Ahmad Syafi’I Ma’arif termasuk salah satu cendekiawan muslim Indonesia yang aktif merespon berbagai permasalahan bangsa ini dengan sudut pandangnya. Konsep humanism Buya Syafi’I tanpa jubah dan sorban dalam berdialektika dan bergumul dalam konteks islam, keindonesiaan, dan kemanusiaan. Islam yang sesungguhnya adalah agama yang menjunjung tinggi nilai-nilai kemanusiaan. Humanism Ahmad Syafi’I Ma’arif berlandaskan kepada tauhid, yang memberikan kebebasan, persaudaraan, serta persamaan kepada sesama. Bagi Ahmad Syafi’I Ma’arif, manusia memiliki hak dalam menentukan pilihan hidupnya, dan setiap manusia berhak memiliki keadilan untuk menganut agama apapun yang diinginkannya, karena itu adalah hak bagi manusia tanpa adanya paksaan. Kemajemukan itu adalah sunnatullah yang mau tidak mau harus diterima sebagai sebuah fitrah. Humanism Ahmad Syafi’I Ma’arif sangat menghargai dan menghormati perbedaan-perbedaan tersebut, baik dari aspek keagamaan, suku, ras, budaya, sosial, dan sebagainya. Apalagi dengan kondisi Indonesia yang plural maka disinilah kita sebagai manusia dituntut untuk saling memahami keragaman tanpa lagi harus saling menuding satu sama lain dalam sebuah perbedaan.

Ahmad Syafi’I Ma’arif juga mendedikasikan seluruh kemampuannya untuk merespon dan memberikan kontribusi pemikiran kepada rakyat Indonesia baik secara langsung ataupun melalui karya-karyanya, supaya terlepas dari paham-paham yang dapat membelenggu kemajuan bangsa, melepaskan masyarakat dari kebodohan cara pandang, fanatisme yang sempit, serta paham-paham lainnya yang memperburuk situasi sosial keagamaan bangsa, agar Indonesia sebagai sebuah bangsa dan negara tetap utuh, tidak ternoda oleh berbagai kepentingan politik jangka pendek yang tidak sehat. Manusia, dalam pandangan Ahmad Syafi’I Ma’arif adalah makhluk ciptaan Tuhan yang dibekali dengan ilmu dan aql (intelek atau penalaran), manusia melalui kreatifitasnya dapat menemukan ilmu pengetahuan. Humanism Ahmad Syafi’I Ma’arif sejalan dengan rasionalitas dan pendirian bahwa dengan usaha-usaha rasional yang terus menerus Islam akan lebih dari sekedar mampu untuk menghadapi berbagai tantangan modernitas. Humanism Ahmad Syafi’I Ma’arif adalah humanism Islam yang berkaitan dengan berbagai ajaran Islam tentang toleransi dan keharmonisan sosial yang menyangkut budaya muslim yang mendorong umat Islam tidak seharusnya takut terhadap suasana plural yang ada ditengah masyarakat modern, sebaliknya harus merespon dengan positif.

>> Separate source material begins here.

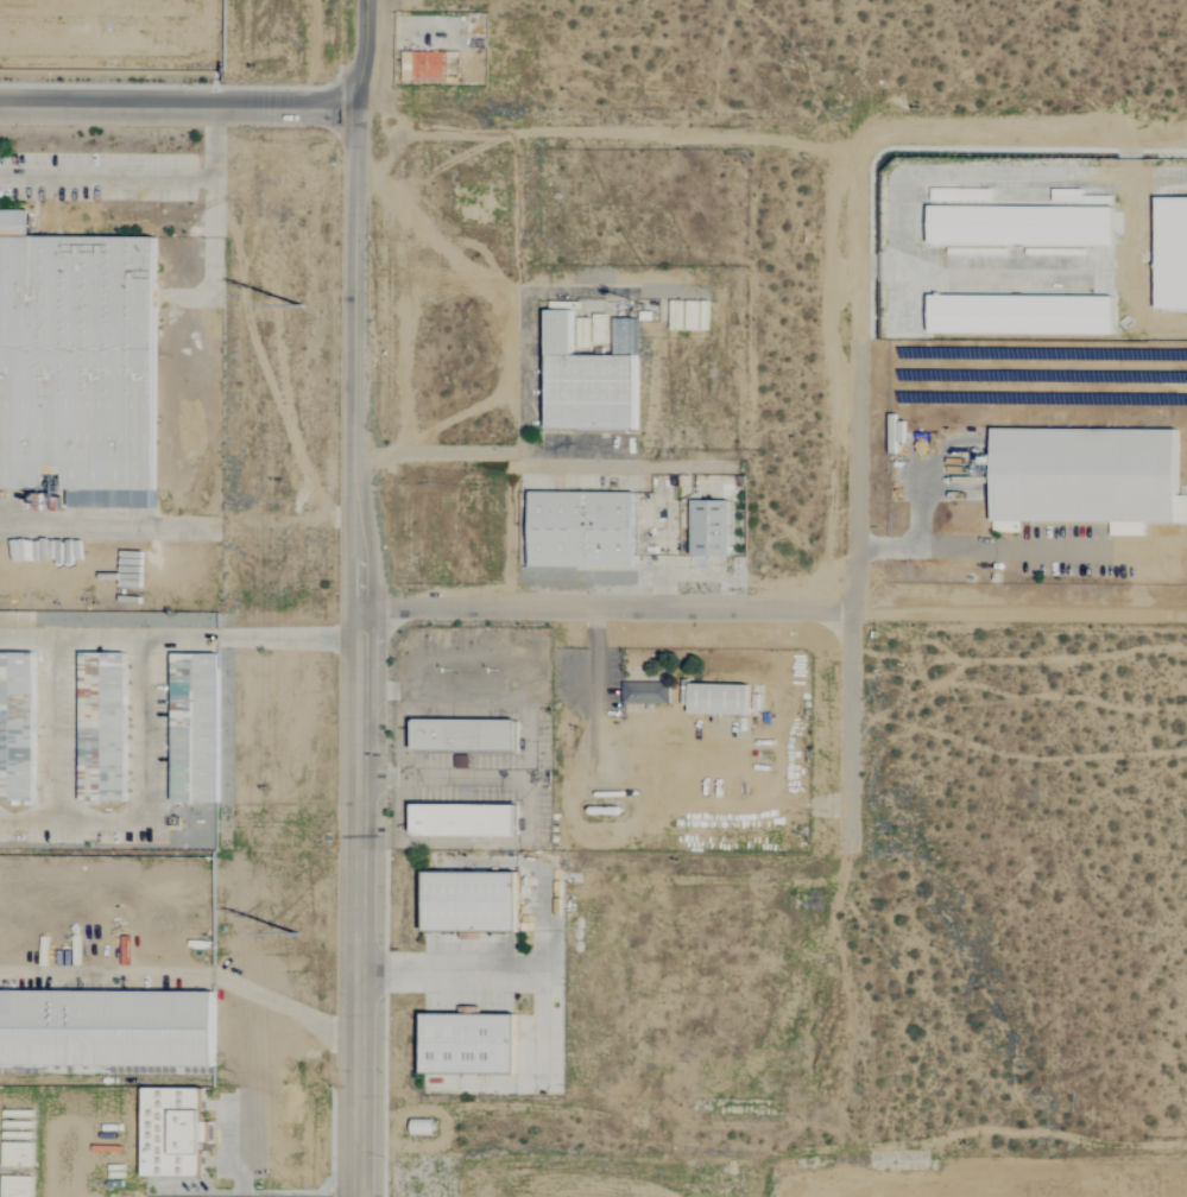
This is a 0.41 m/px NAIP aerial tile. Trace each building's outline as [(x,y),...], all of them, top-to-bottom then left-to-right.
[(1154,197),(1155,308),(1186,308),(1186,197),(1154,197)] [(928,205),(928,243),(1112,244),(1113,207),(928,205)] [(26,236),(26,210),(0,210),(0,490),(70,490),(69,508),(153,509),(156,238),(26,236)] [(1113,296),(928,294),(928,332),(1112,334),(1113,296)] [(546,430),(635,430),(635,418),(634,418),(634,355),(571,355),(571,309),(545,309),(546,430)] [(991,428),(991,522),(1110,522),(1110,536),(1146,536),(1146,522),(1186,522),(1186,508),(1177,508),(1177,429),(991,428)] [(632,567),(633,492),(529,491),(528,566),(632,567)] [(728,556),(729,500),(690,500),(690,555),(728,556)] [(34,800),(34,653),(0,653),(0,800),(34,800)] [(127,653),(80,653),(80,802),(127,802),(127,653)] [(172,654),(172,803),(219,803),(219,654),(172,654)] [(669,703),(669,682),(622,682),(623,704),(669,703)] [(688,713),(748,715),(748,684),(689,683),(688,713)] [(410,836),(515,837),(515,805),(410,804),(410,836)] [(422,932),(515,931),(515,872),(422,872),(422,932)] [(213,989),(0,989),(0,1066),(213,1066),(213,989)] [(513,1075),(514,1015),(420,1014),(420,1073),(513,1075)]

Pemikiran humanism Ahmad Syafi’I Ma’arif menurut penulis sangat penting dan mempunyai nilai kontribusi pemikiran yang besar dalam memahami islam dalam kaitannya dengan masalah-masalah peradaban dan kemanusiaan. Pemikiran humanism beliau akan mampu membawa Islam untuk memberikan jawaban atas masalah-masalah yang dihadapi manusia sekarang ini, terutama yang dihadapi oleh bangsa Indonesia, antara lain: kebodohan, keterbelakangan, kefanatikan, dan tantangan sosial keagamaan bangsa lainnya. Karena itu beliau selalu menekankan satu poin penting bagi bangsa Indonesia khususnya Islam yaitu, kembalilah kepada al-Quran. Sehingga akan terlepas dari penafsiran-penafsiran keagamaan yang sarat dengan kepentingan tertentu. Berangkat dari permasalahan yang dihadapi bangsa Indonesia saat ini, humanism Ahmad Syafi’I Ma’arif menginginkan adanya rekonsiliasi antara agama dan politik, karena agama kerap kali menjadi bulan-bulanan para pelaku politik dalam mencapai tujuannya. Ahmad Syafi’I Ma’arif ialah sosok yang memadukan antara kekuatan intelektual yang kritis dan kekuatan moral spiritual keagamaan yang telah teruji kokoh. Disaat keberagaman intelektual dihambat dan dibabad dalam tradisi kehidupan umat Islam, maka yang terjadi adalah dekadensi dalam seluruh sistem kehidupan umat terutama dekadensi moral intelektual. Ahmad Syafi’I Ma’arif pernah menyatakan dengan tegas, “mereka yang takut pada pemikiran yang berbeda adalah manusia fosil. Kalau kita takut berbeda pendapat, takut disembelih orang karena memiliki pendapat yang berbeda, maka jadi saja manusia fosil.” Ahmad Syafi’I Ma’arif senantiasa mengembangkan intelektualitas dalam tradisi Islam, maka yang harus dikembangkan adalah mendorong kemerdekaan berpikir seluas-luasnya. Inilah yang dalam pandangan beliau akan menghindarkan umat manusia terjerembab dari tragedy “manusia fosil” tadi. Kemerdekaan berpikir akan melahirkan jiwa yang merdeka. Baginya Islam yang damai, Islam yang konstruktif, dan Islam yang dapat mengayomi bangsa ini ialah dengan tanpa membeda-bedakan suku, agama, dan lain sebagainya. Keislaman harus satu nafas dengan keindonesiaan dan kemanusiaan.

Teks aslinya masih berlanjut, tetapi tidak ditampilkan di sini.